MAybe he will forgive, maybe he won't. 

Mind if I ask a question:
Why did you marry this man?
What do you see in him?
What makes you stay with him after he cheated?
Has he proved himself as a good husband and father? 
Or are you with him because you like the stability of the marriage?
Is he good to your kids when he is around them?
Is he good to you? 

Because this guy doesn't sound like a role model for anyone...no offense.


----------



## Vanguard (Jul 27, 2011)

Azure Blue Topaz said:


> I bumped into an old friend with whom I had a brief relationship almost 20 years ago. We were good friends before this happened again.
> 
> We are both married. My spouse and I have been together 15 years and have 3 kids. My spouse smokes cigarettes, has issues with drugs and alcohol and parties every weekend. This leaves me to raise the kids. I dont smoke and rarely drink. The taste of cigarettes turns me off. Because of this, we dont kiss and rarely hug. We have sex regularly. At times I have felt invisible, neglected, taken for granted and lonely. He has cheated on me with an ex girlfriend before and since we've been married. They are emotional affairs. 5 years ago I let him know that it had to stop. I believe that it did *but I'm sure he's emotionally involved with someone else because that's his personality.*
> 
> ...


This bolded part is based on some pretty shaky philosophical ground. 

You've got a lot of hand-waving here. Deep down you surely must know your logic is both unsound and unethical. That's why you came to us, to see if we would accept it. And of course we do not. 

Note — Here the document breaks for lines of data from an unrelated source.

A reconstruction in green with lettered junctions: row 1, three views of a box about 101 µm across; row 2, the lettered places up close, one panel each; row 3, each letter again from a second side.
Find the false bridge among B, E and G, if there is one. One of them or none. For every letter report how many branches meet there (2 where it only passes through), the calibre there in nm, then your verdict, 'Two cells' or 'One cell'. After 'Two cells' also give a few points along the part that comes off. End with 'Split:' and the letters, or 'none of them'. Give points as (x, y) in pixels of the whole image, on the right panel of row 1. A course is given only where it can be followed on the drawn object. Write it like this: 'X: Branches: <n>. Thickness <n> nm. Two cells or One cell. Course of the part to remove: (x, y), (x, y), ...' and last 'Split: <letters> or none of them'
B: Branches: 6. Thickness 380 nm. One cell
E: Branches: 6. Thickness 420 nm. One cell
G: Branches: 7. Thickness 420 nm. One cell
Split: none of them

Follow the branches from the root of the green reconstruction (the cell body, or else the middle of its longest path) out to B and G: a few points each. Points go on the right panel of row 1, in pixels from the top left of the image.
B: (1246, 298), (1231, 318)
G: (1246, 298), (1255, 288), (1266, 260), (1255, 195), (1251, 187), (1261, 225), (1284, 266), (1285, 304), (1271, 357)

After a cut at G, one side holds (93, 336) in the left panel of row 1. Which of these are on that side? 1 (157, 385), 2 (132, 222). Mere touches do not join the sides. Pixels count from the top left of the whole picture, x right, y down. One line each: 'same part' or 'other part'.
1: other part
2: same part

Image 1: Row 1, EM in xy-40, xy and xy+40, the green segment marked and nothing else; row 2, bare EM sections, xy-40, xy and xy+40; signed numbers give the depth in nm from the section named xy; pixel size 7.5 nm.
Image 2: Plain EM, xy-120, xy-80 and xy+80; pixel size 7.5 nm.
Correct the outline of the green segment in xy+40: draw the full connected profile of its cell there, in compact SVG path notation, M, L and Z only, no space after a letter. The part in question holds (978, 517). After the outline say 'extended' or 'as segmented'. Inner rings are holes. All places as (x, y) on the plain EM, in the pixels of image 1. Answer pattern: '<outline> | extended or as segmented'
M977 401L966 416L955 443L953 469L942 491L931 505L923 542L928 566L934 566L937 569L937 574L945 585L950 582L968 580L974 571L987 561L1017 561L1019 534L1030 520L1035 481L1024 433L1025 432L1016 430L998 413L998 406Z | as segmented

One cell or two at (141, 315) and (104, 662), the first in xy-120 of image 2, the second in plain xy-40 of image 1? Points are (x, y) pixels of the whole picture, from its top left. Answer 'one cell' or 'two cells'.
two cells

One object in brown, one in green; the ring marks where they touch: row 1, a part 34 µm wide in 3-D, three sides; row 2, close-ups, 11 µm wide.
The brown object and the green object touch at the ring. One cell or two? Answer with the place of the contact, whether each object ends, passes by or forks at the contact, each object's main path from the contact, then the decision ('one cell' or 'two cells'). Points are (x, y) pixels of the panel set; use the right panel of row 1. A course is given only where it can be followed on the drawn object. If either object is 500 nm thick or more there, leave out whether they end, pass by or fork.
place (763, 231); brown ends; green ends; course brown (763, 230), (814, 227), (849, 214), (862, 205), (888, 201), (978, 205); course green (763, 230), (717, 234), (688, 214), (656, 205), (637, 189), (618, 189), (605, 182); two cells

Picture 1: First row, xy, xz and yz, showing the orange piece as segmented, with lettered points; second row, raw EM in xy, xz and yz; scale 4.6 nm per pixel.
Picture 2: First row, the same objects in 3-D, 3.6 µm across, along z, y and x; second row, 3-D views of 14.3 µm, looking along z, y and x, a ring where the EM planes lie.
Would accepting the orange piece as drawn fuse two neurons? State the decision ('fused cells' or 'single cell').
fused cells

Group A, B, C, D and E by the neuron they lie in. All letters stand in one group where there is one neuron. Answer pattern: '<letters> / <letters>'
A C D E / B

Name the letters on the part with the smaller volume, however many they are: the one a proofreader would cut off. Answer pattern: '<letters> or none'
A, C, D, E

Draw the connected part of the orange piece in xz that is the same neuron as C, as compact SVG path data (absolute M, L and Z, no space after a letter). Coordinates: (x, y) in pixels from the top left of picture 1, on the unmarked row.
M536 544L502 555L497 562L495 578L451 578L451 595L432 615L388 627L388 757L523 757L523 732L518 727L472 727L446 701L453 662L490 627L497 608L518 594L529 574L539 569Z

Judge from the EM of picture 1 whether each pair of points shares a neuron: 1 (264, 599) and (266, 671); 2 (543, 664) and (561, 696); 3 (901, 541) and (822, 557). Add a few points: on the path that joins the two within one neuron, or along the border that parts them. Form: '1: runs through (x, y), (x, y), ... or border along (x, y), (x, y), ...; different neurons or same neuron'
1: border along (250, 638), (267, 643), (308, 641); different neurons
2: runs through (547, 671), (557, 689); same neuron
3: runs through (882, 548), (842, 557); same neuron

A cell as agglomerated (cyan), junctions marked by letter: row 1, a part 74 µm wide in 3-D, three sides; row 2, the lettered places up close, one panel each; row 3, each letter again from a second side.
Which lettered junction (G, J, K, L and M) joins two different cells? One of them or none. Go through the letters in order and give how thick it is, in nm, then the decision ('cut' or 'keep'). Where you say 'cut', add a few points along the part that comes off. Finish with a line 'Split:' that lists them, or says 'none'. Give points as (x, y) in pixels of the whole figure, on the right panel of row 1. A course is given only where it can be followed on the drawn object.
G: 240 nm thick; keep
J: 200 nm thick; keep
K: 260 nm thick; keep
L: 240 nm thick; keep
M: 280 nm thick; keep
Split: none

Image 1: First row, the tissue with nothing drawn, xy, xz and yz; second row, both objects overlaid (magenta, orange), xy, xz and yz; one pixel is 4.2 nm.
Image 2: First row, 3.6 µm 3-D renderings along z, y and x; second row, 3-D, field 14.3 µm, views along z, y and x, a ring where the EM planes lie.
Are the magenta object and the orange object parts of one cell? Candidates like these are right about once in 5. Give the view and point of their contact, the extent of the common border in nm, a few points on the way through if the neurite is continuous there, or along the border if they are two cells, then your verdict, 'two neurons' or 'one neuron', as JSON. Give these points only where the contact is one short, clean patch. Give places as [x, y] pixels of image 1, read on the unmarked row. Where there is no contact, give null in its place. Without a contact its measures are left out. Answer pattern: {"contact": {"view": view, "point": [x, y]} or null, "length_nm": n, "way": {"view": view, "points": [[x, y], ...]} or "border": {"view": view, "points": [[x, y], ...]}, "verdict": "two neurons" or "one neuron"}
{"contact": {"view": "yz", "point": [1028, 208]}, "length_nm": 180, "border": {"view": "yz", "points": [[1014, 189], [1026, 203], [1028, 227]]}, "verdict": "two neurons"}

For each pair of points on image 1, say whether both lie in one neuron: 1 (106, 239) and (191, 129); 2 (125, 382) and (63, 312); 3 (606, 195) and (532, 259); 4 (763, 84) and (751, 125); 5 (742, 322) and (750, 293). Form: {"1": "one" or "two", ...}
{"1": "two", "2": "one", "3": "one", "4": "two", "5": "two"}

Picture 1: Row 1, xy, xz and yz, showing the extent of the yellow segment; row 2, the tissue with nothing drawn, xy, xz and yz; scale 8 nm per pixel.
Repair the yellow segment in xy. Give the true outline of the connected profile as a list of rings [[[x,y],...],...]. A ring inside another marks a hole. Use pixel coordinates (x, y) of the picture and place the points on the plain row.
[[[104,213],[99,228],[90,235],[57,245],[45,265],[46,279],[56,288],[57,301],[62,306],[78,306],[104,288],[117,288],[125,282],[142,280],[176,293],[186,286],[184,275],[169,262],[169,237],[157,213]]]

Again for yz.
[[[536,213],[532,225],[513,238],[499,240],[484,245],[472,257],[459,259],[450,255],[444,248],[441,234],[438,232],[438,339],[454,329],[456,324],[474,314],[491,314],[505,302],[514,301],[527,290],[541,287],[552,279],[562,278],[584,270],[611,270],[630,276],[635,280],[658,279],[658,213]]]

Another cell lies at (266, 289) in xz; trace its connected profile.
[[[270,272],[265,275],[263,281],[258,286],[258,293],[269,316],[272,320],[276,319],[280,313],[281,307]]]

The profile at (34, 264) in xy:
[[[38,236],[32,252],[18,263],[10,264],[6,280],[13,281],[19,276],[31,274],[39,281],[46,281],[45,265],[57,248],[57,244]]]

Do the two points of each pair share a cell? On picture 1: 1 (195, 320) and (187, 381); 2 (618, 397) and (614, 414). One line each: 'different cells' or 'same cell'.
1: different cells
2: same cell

There are ways to come out of the nightmare, but the methods you are considering will not bring about the effect you desire, I promise.


----------



## JCD (Sep 2, 2012)

Here is the thing: I can think of two posts right off the bat where a wife THOUGHT she left behind her affair and it came back up years later and bit her on the butt.

Now, for all of that, there is supposed statistics which say that many affairs are never detected.

Make your wager and roll the dice. I can pretty much guarantee you this: unless you have decided to become a Stepford wife from now on, if he finds out years later, every insult, rough patch, periods of low sex etc will be seen as proof in his eyes that it wasn't just one night.


----------



## MattMatt (May 19, 2012)

Kasler said:


> You should tell him before he finds out.
> 
> Finding out is 10x worse when it comes from a third party or they have to snoop to get it.
> 
> ...


Kasler, that situation was actually worse, if it's who I am thinking about. I think the OM actually posted it to the wife's own MySpace account, so he knew husband was bound to see the video.


----------



## WyshIknew (Aug 18, 2012)

MattMatt said:


> Kasler, that situation was actually worse, if it's who I am thinking about. I think the OM actually posted it to the wife's own MySpace account, so he knew husband was bound to see the video.


That is sick!

It's almost as bad as that cuckold thread, with the oral thing.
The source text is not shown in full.